Work request 1 — In the passage on brain activation during the TMT, which lobe aids task completion through its role in visuospatial ability?
Work request 2 — Please write the next part of the passage on brain activation during the TMT, picking up after its final sentence.

Reading passage —
_ _ _ _
The activation patterns found in this study are generally consistent with those found in previous imaging studies of the TMT for younger populations (~20–35 years old) [18,19,21,22,25,38,39]. There were some slight differences with other studies, which are elaborated on later in the discussion. In contrast to fixation, both TMT conditions were associated with activation of the bilateral frontal, parietal, temporal and occipital lobes. The frontal lobe and more specifically the prefrontal cortex, has been historically associated with the TMT due to its role in executive functions, such as attention, processing speed and planning, which are crucial for task coordination and completion [18,19,21,22,25,26,38–40]. The medial temporal lobe has also been linked to executive functions involved in the TMT [41–43]. In addition, the temporal lobe may be recruited due to working memory demands of recalling the numbers and letters during the TMT [21,22]. Both the occipital and parietal lobes have been implicated in TMT performance due to their involvement in visual search abilities [25,44,45]. Specifically, the parietal lobe aids in task completion through its role in visuospatial ability, which helps integrate visual information to guide movements in space [46,47].
_ _ _ _
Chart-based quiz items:
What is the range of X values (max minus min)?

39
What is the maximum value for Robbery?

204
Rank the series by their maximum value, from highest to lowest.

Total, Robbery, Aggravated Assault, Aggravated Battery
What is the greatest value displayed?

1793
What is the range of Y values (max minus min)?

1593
_ _ _ _
Exercise response 1 — The parietal lobe.

Exercise response 2 —
Contrasting TMT-B to TMT-A revealed positive activation that was largely lateralized to the left hemisphere for the frontal and parietal lobes. Left lateralization of brain activity has been previously observed in neuroimaging studies of TMT-B compared to TMT-A [18,21,22,25]. However, in a study by Mueller et al., it was identified that TMT-B was found to evoke bilateral activity in prefrontal and premotor areas, with more activity observed in the right hemisphere [39]. Similarly, Shibuya-Tayoshi et al. found that the majority of their participants displayed bilateral patterns of activation in the prefrontal cortex during completion of TMT-B [26]. Both aforementioned studies used functional near-infrared spectroscopy (fNIRS) to measure brain activity, meanwhile studies employing fMRI, this study included, have observed a strong left hemisphere lateralization of brain activity associated with TMT-B. The different neuroimaging modalities and resulting methods of TMT delivery may contribute to the discrepancy in results between these studies.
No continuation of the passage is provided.